Boris Gudenuf
Deity
Hell, I'm a historian and I don't think that for the purposes of the game, strict legal Rulers should be the only representation allowed.
For one thing, many popular polities in the game never had a single Ruler of any kind: the Greek city states and the Mayans for two obvious examples, but also the many states in which the 'king or 'anointed ruler' was only First Among Equals and had severe limits on his actual ability to get people to do things (i.e., run the state the way the gamer does, or even a fraction of the way the gamer does)
Then there's the more pervasive 'problem' of groups that had multiple centers of power. At various times the Civ franchise has taken a stab at representing the more modern government types that split power - constituional monarchies, republics and representative democracies - but increasingly researchers are finding more and more examples of this kind of Division of Authority in all kinds of polities. That includes groups as different as the original 'Indo-European' speakers who formed the basis for Greek, Roman, and Indian early polities and the Native North Americans. At this moment, in fact, I suspect that the majority of people actually studying them would hesitate to say that most North American Native people had a single 'ruler' with the kind of over-reaching authority that any European Divine Right Monarch had. And especially (touching on the specific sexism debate) several such groups had a strict division of authority between men's and women's groups or councils. Famously, among the Haudenosenee any decision that could affect the home, families and food supply had to be approved by both the men's and women's council, with unanimous approval required from both to make any decision.
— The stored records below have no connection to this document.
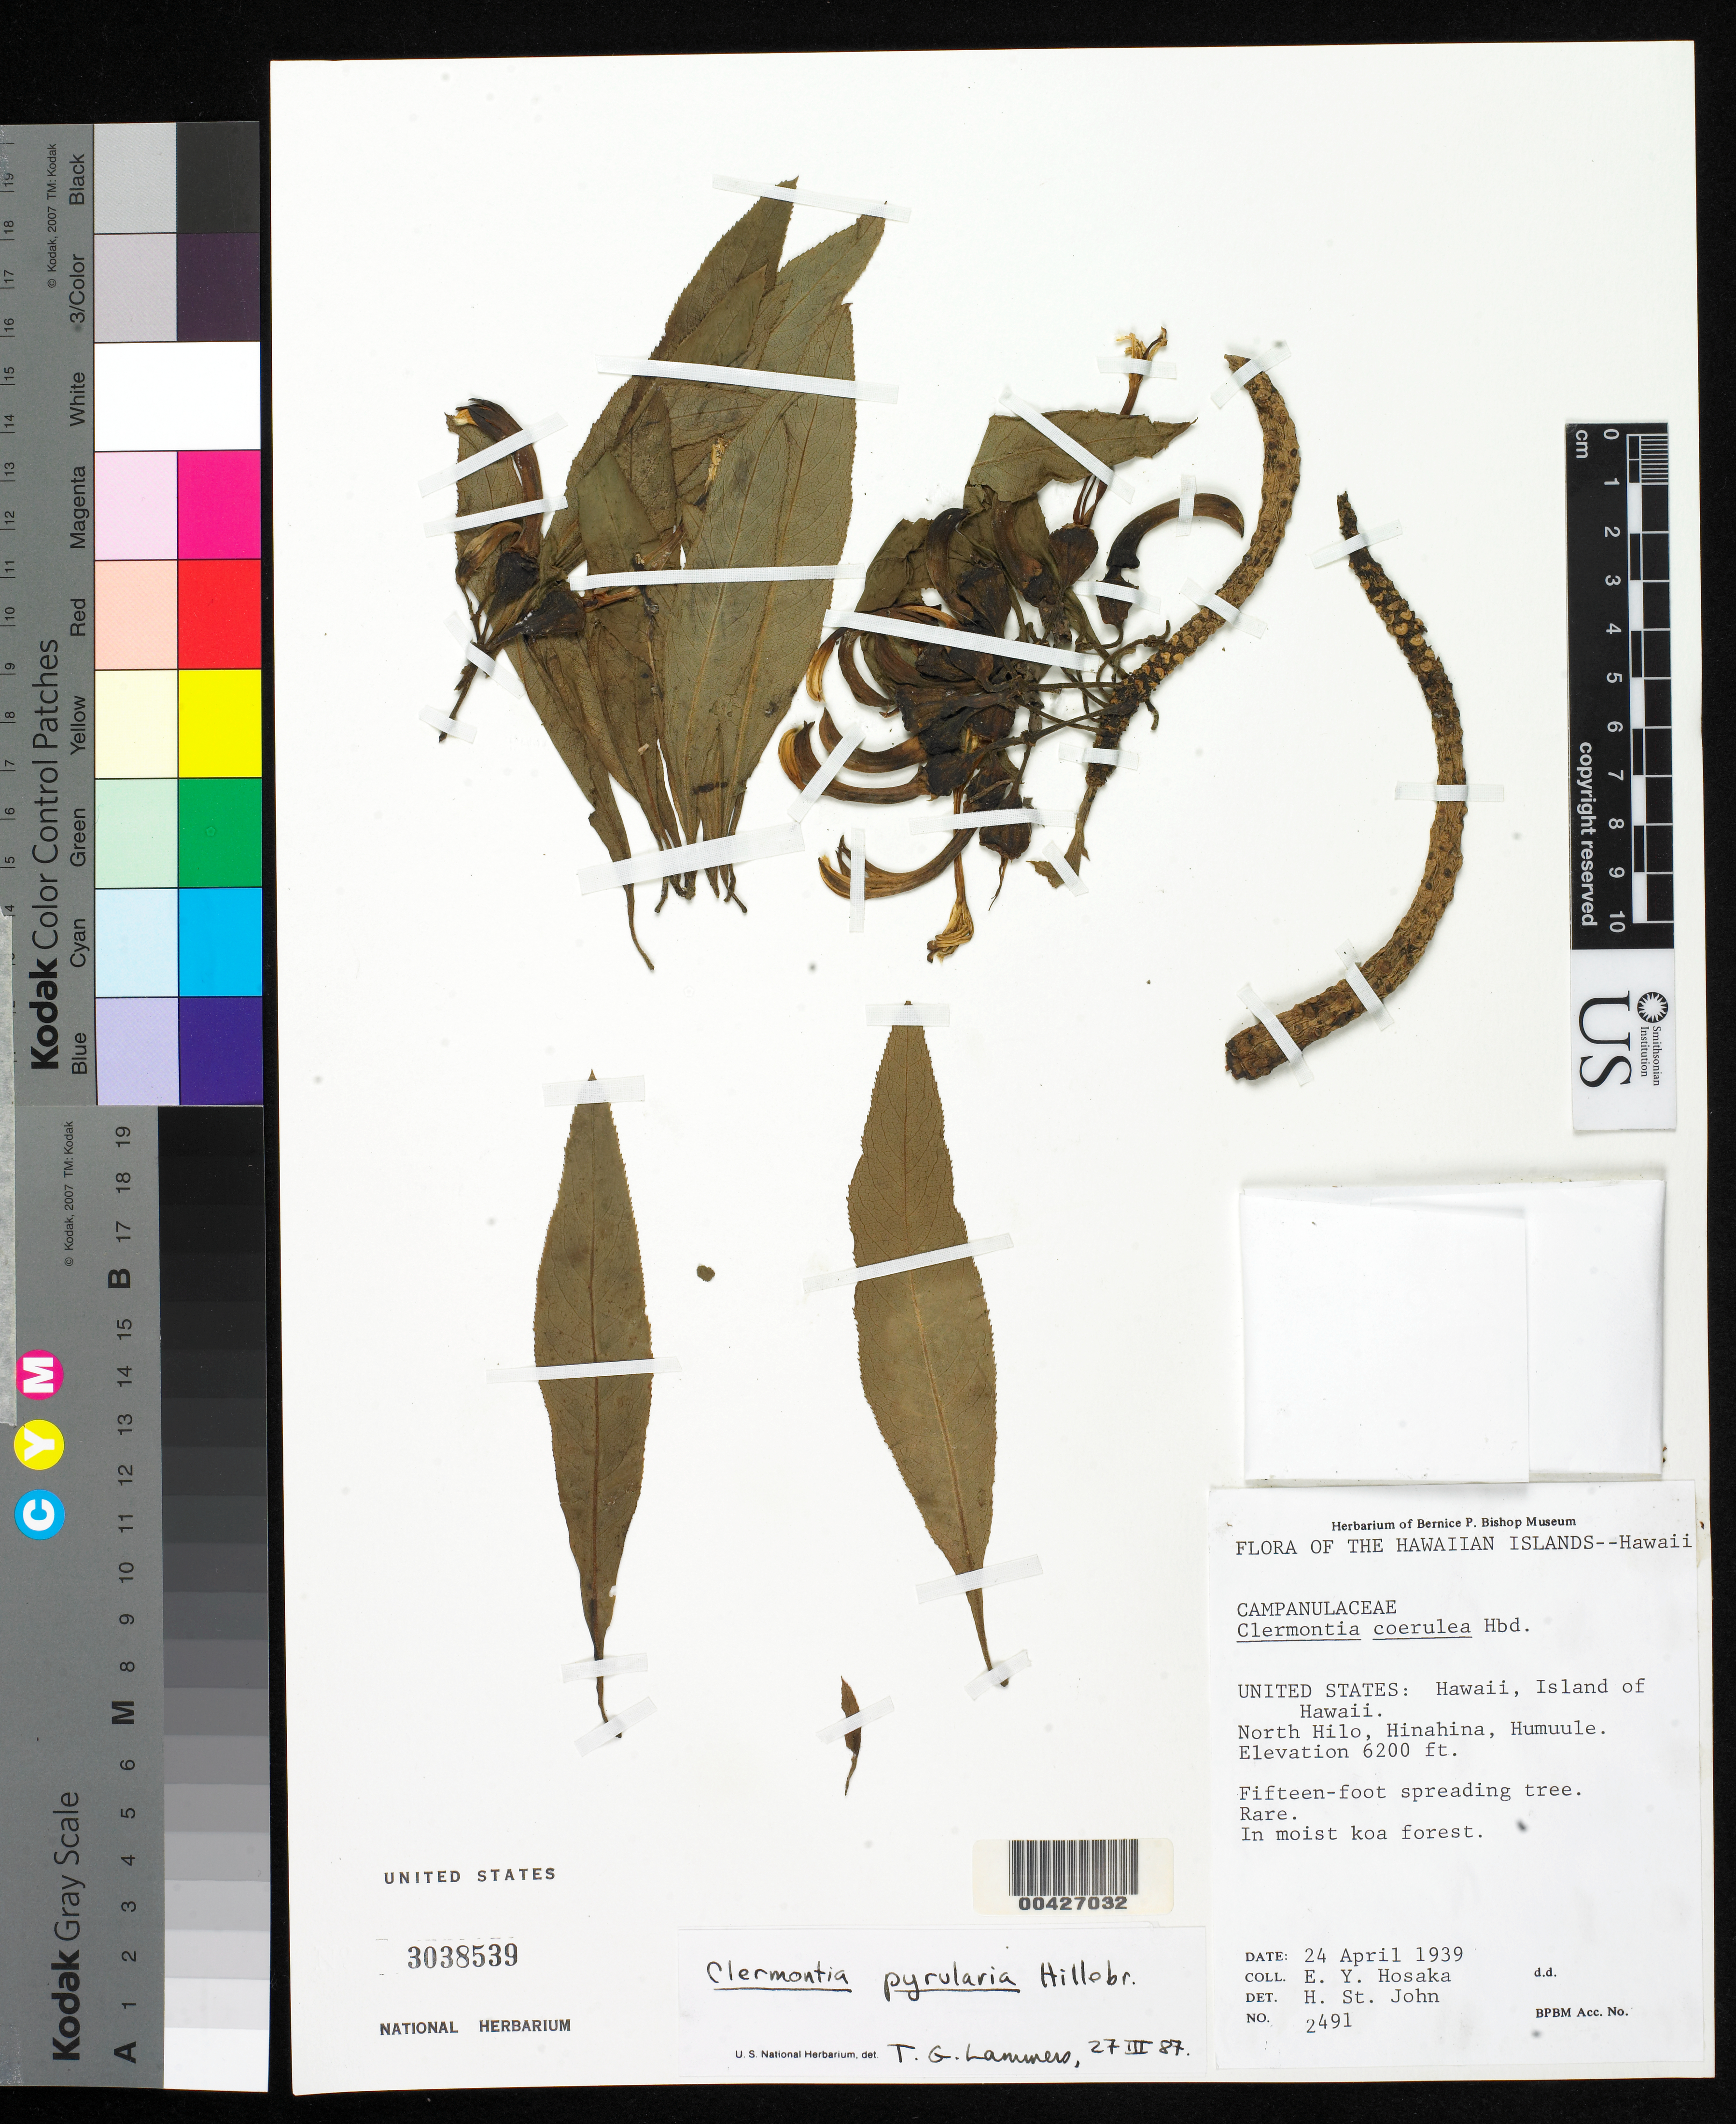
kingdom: Plantae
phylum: Tracheophyta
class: Magnoliopsida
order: Asterales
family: Campanulaceae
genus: Clermontia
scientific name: Clermontia pyrularia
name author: Hillebr.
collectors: E. Y. Hosaka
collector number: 2491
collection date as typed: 24 Apr 1939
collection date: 1939-04-24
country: United States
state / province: Hawaii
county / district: Hawaii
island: Hawaii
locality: North Hilo, Hinahina, Humuule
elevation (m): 1890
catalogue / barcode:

Most of the famous native leaders were actually either war, religious, or diplomatic 'leaders', but very rarely all three and almost never with very much influence on domestic/social policy decisions. The exceptions were men of exceptional personal authority (Tecumseh, Red Cloud, Siting Bull, etc), not men who occupied some institutional position that granted any such authority.
So, at the very least, there is ample scope for a wide(r) range of both graphic representational 'Leaders' who were not 'legal' Rulers, and also much wider scope for variations in the structure and effectiveness by which those Leaders could actually Get Things Done in their Civ and under their form of government - from the Start of the Game to the very end.
For one thing, many popular polities in the game never had a single Ruler of any kind: the Greek city states and the Mayans for two obvious examples, but also the many states in which the 'king or 'anointed ruler' was only First Among Equals and had severe limits on his actual ability to get people to do things (i.e., run the state the way the gamer does, or even a fraction of the way the gamer does)
Then there's the more pervasive 'problem' of groups that had multiple centers of power. At various times the Civ franchise has taken a stab at representing the more modern government types that split power - constituional monarchies, republics and representative democracies - but increasingly researchers are finding more and more examples of this kind of Division of Authority in all kinds of polities. That includes groups as different as the original 'Indo-European' speakers who formed the basis for Greek, Roman, and Indian early polities and the Native North Americans. At this moment, in fact, I suspect that the majority of people actually studying them would hesitate to say that most North American Native people had a single 'ruler' with the kind of over-reaching authority that any European Divine Right Monarch had. And especially (touching on the specific sexism debate) several such groups had a strict division of authority between men's and women's groups or councils. Famously, among the Haudenosenee any decision that could affect the home, families and food supply had to be approved by both the men's and women's council, with unanimous approval required from both to make any decision.
Most of the famous native leaders were actually either war, religious, or diplomatic 'leaders', but very rarely all three and almost never with very much influence on domestic/social policy decisions. The exceptions were men of exceptional personal authority (Tecumseh, Red Cloud, Siting Bull, etc), not men who occupied some institutional position that granted any such authority.
So, at the very least, there is ample scope for a wide(r) range of both graphic representational 'Leaders' who were not 'legal' Rulers, and also much wider scope for variations in the structure and effectiveness by which those Leaders could actually Get Things Done in their Civ and under their form of government - from the Start of the Game to the very end.